- [Lesetext]
********

PERSON OF INTEREST – SICHERHEIT STATT DEMOKRATIE – EVOLUTION IST ANDERS – Teil 2

KONTEXT

  1. In einem vorausgehenden Blogeintrag hatte ich die Fernsehserie Person of Interest mit diskutiert. Zu dem Zeitpunkt kannte ich nur Staffel 3; mittlerweile kenne ich auch Staffel 4, die aktuell letzte Staffel der Serie. Wie schon zuvor angemerkt, kann man eine Fernsehserie nicht mit einem normalen Kinofilm vergleichen; die Spielregeln für die Anordnung der Bilder und Inhalte sind anders. Eine Serie lebt von ihren Episoden, zwischen denen Pausen liegen, und eine Serie scheut ein klares Ende, lauern doch wirtschaftliche Interessen im Hintergrund, die ein Hinauszögern so lange wie möglich aufrechterhalten wollen. Neben der Story ist eine Serie ein Unterhaltungsmedium und eine Geldquelle, die möglichst lange erhalten bleiben soll.

MAKRO-MIKRO-EBENE

  1. Fragt man also nach dem möglichen Inhalt der Serie Person of Interest, muss man wenigstens zwischen einer Makro- und einem Mikroebene unterscheiden (schließt weitere Ebenen nicht aus): auf der Makroebene werden Geschichten erzählt, die sich über mehrere Episoden erstrecken; auf der Mikroebene liegt das Geschehen, was sich auf eine Episode beschränkt. Das Verhältnis zwischen Makro-Geschichte(n) und Mikro-Geschichten könnte man als einen Indikator für die Kompaktheit einer Serie ansehen: wie intensiv wird eine Geschichte erzählt. Im Fall von Person of Interest Staffeln 3+4 würde ich das Verhältnis von Makro zu Mikro-Geschichten auf etwa 1:3 bis 1:4 ansetzen. Die Kompaktheit kann auch etwas mit der Aufnahmefähigkeit der Zuschauer zu tun haben; je kompakter, um so ansruchsvoller.

********

- [Aufgabenstellung] Bitte schreiben Sie aus dem Lesetext den Abschnitt zwischen „MAKRO-MIKRO-EBENE“ und „um so ansruchsvoller.“ einschließlich wortgetreu ab. Die Einträge sind eigenständiges Material und gehören nicht zum Lesetext.

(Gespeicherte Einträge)

********

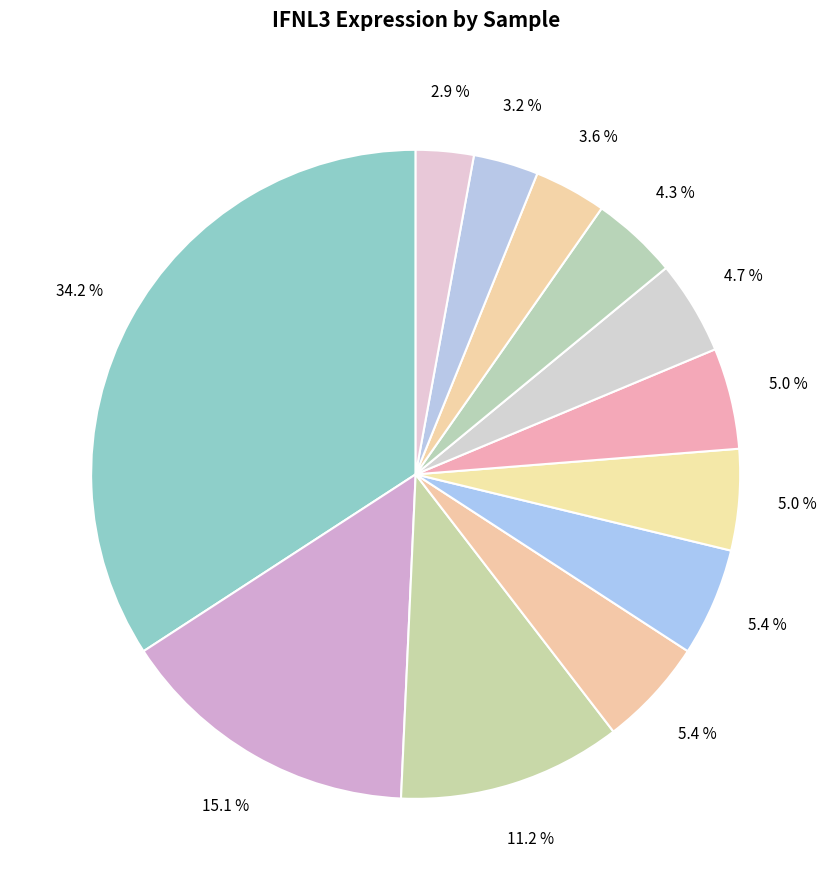

Count the number of slices in the pie.

12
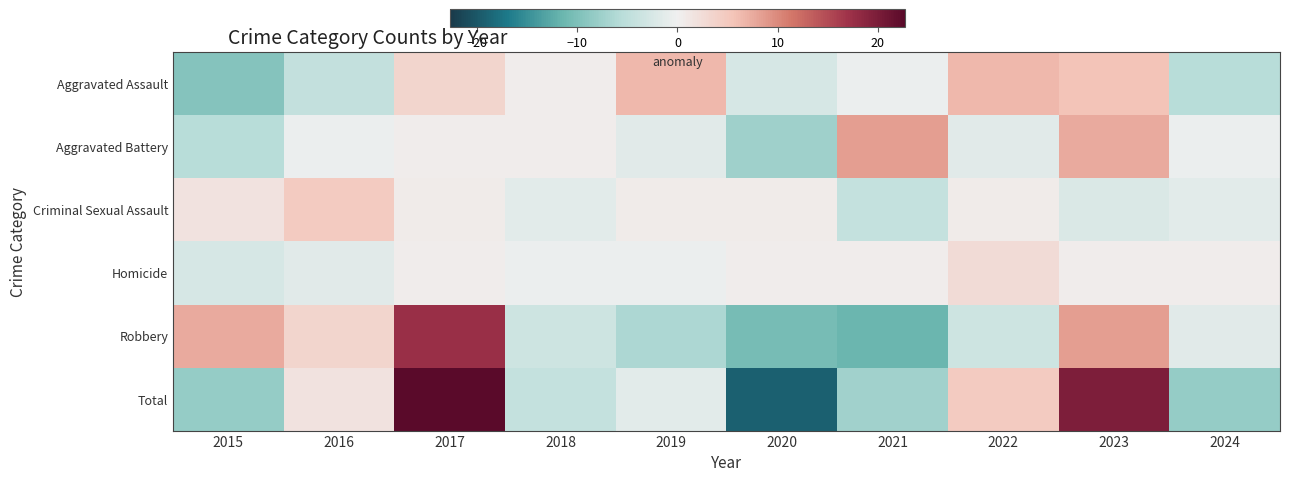

How many data points does each series have?

10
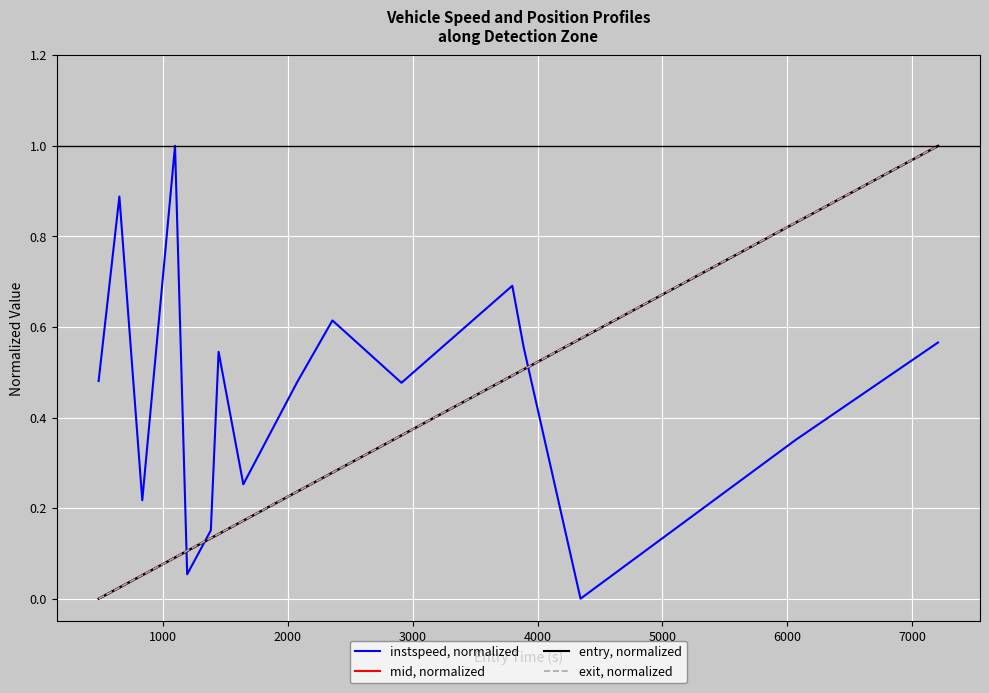

At how many categories does at least one series exceed 0?

16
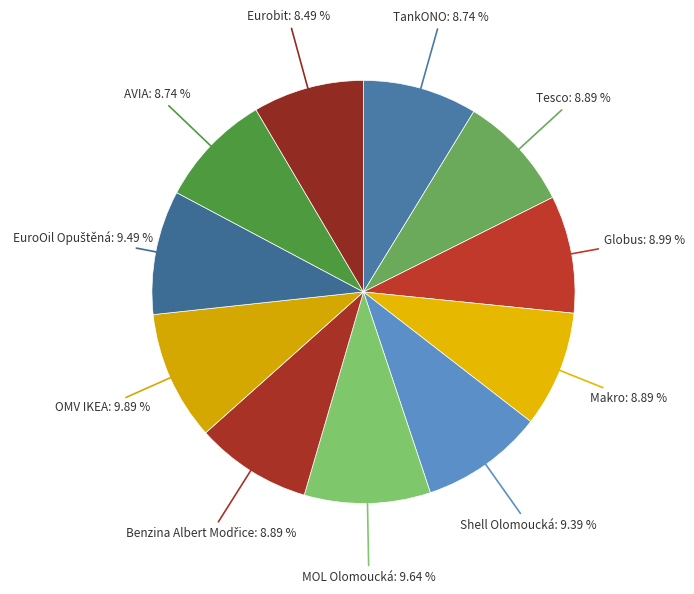

How many slices are in this pie chart?

11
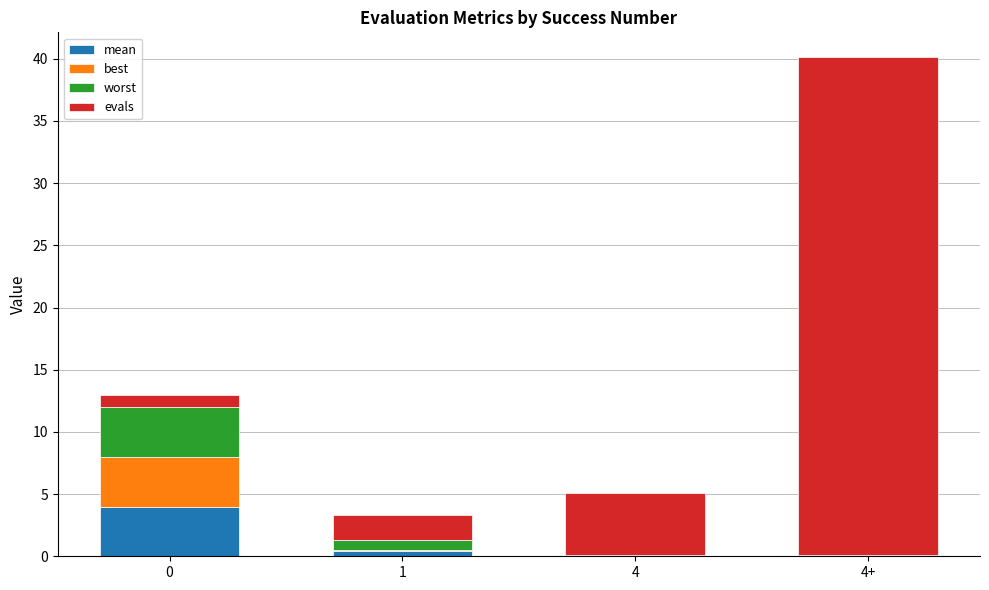

What are all the series names shown in the legend?

mean, best, worst, evals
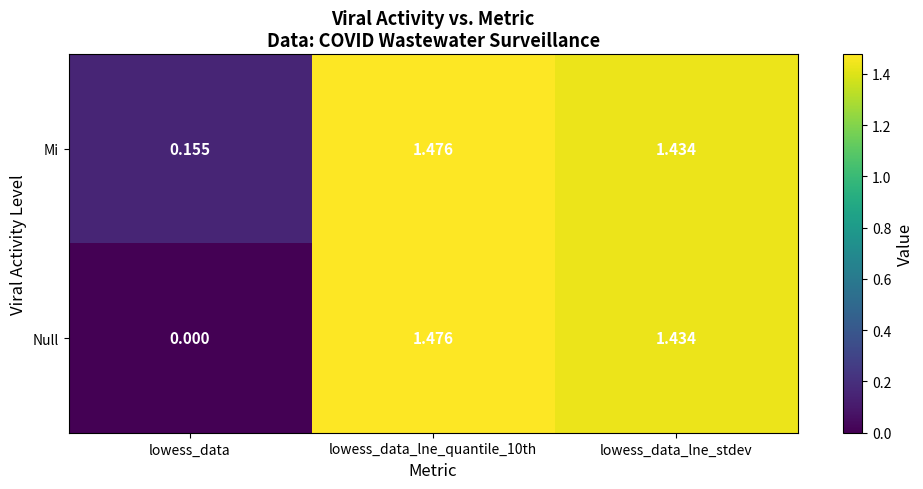

List the series in order of their overall mean, lowest first.

Null, Mi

********

- [Lösung]
MAKRO-MIKRO-EBENE

  1. Fragt man also nach dem möglichen Inhalt der Serie Person of Interest, muss man wenigstens zwischen einer Makro- und einem Mikroebene unterscheiden (schließt weitere Ebenen nicht aus): auf der Makroebene werden Geschichten erzählt, die sich über mehrere Episoden erstrecken; auf der Mikroebene liegt das Geschehen, was sich auf eine Episode beschränkt. Das Verhältnis zwischen Makro-Geschichte(n) und Mikro-Geschichten könnte man als einen Indikator für die Kompaktheit einer Serie ansehen: wie intensiv wird eine Geschichte erzählt. Im Fall von Person of Interest Staffeln 3+4 würde ich das Verhältnis von Makro zu Mikro-Geschichten auf etwa 1:3 bis 1:4 ansetzen. Die Kompaktheit kann auch etwas mit der Aufnahmefähigkeit der Zuschauer zu tun haben; je kompakter, um so ansruchsvoller.